The following years were rough ones for Vanderbilt. On top of coping with the loss of a son, her lawyer and psychiatrist bilked her out of millions. She successfully sued them, but still had to sell her mansion in the Hamptons and five-story Manhattan penthouse to pay off her debts.
In 1995, she began working on a book, “A Mother’s Story,” which published in 1996. The book documented her grief after Carter’s death. Despite her struggles, she always welcomed stories about her boy, she told People in a 2016 interview.
People “will start to talk about him and then say, ‘Oh, I’m sorry,’ and I say, ‘No, I love to talk about him. More, more, more’ – because that brings him alive and it brings him closer and it means that he hasn’t been forgotten,” she told the magazine, Anderson Cooper by her side.
In his mother’s obituary, Cooper lovingly described his mom as “the strongest person I’ve ever met, but she wasn’t tough. She never developed a thick skin to protect herself from hurt. She wanted to feel it all. She wanted to feel life’s pleasures, its pains as well.
“She trusted too freely, too completely and suffered tremendous losses, but she always pressed on, always worked hard, always believed the best was yet to come.”
Chronicling her life
Jones Apparel Group bought Gloria Vanderbilt Apparel Corp. in 2002 for $138 million, and Vanderbilt delved wholesale back into her love for art and writing.
She put 25 oil paintings on exhibit in Manchester, Vermont, in 2007, and in 2012, staged “The World of Gloria Vanderbilt: Collages, Dream Boxes and Recent Paintings” at the New York Design Center.
An author of several books, including one on collage and another on interior design, Vanderbilt also a penned a history of her love life, “It Seemed Important at the Time: A Romance Memoir,” in 2004.
If her fondness of creative types wasn’t apparent by her four marriages, she made it clear in her book, sharing stories of her time with singer Frank Sinatra, novelist Roald Dahl, actors Marlon Brando and Errol Flynn and industrialist Howard Hughes.
Continuing the theme of love, she published an erotic novel, “Obsession,” in 2009. She was 85 when it found its way to bookstores.

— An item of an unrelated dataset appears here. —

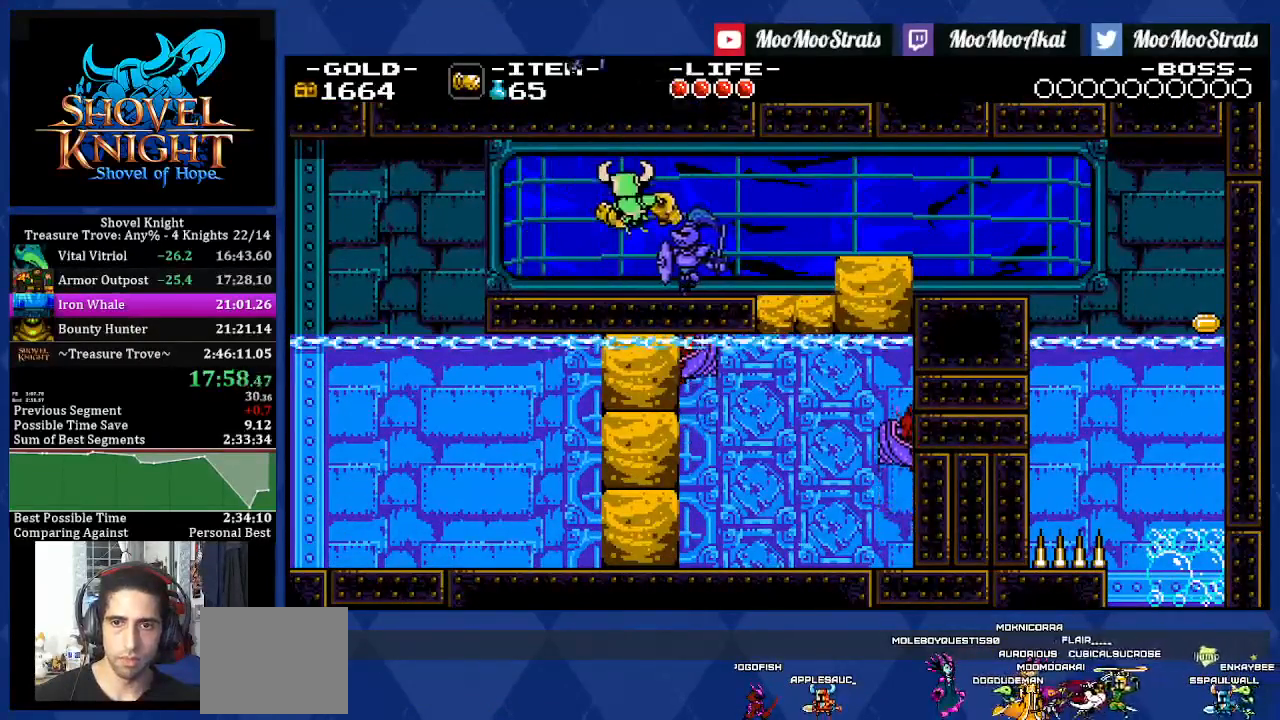
{"buttons": ["DPAD_DOWN", "DPAD_RIGHT"], "left_stick": "center", "right_stick": "center", "events": [[17, "DPAD_DOWN", "down"]]}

Asked late in life by Anderson Cooper if she still believed her next great love was around the corner, she replied, “Absolutely.”

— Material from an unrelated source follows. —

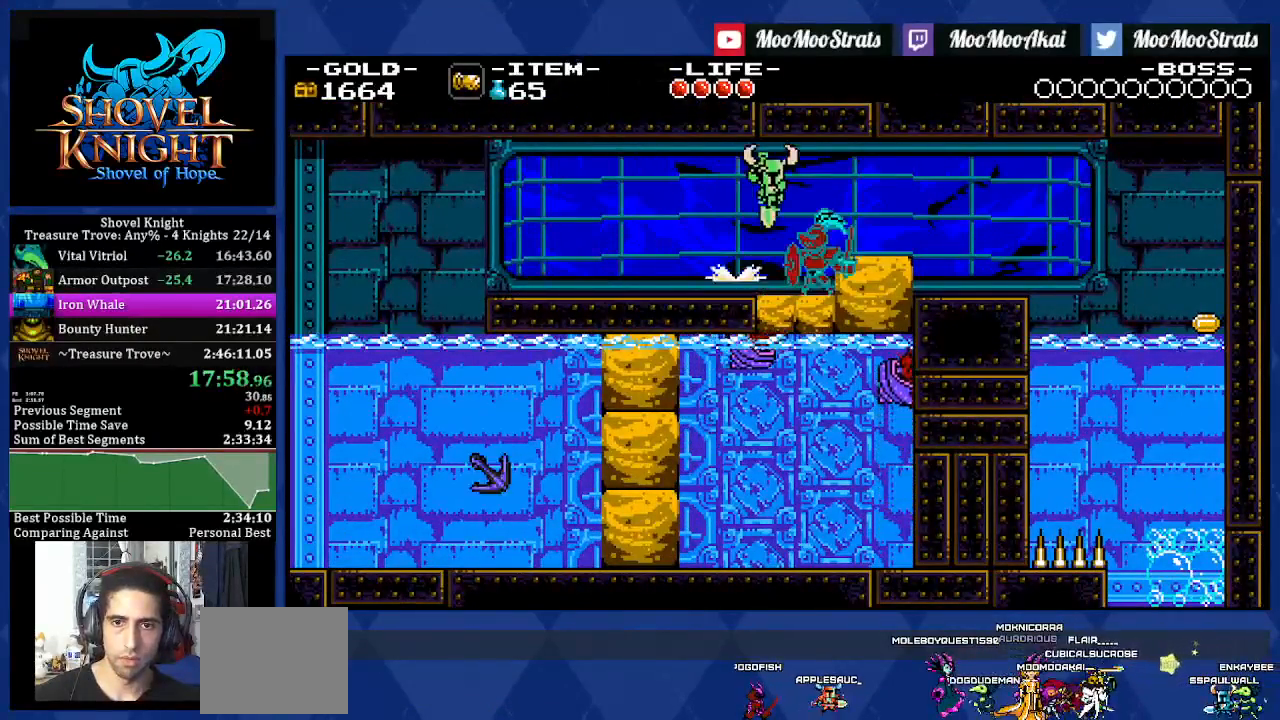
{"buttons": ["DPAD_DOWN", "DPAD_RIGHT"], "left_stick": "center", "right_stick": "center", "events": []}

“Love is what she believed in more than anything,” Cooper said.
Her relationship with her now-world famous CNN anchor son was memorialized in a 2016 HBO documentary, “Nothing Left Unsaid: Gloria Vanderbilt & Anderson Cooper,” which premiered at the Sundance Film Festival. Later that year, the pair published a joint memoir, “The Rainbow Comes and Goes: A Mother and Son on Life, Love, and Loss.”
Of his mother’s extraordinary life, Anderson Cooper said, “I always thought of her as a visitor from another world, a traveler stranded here who’d come from a distant star that burned out long ago. I always felt it was my job to try to protect her.”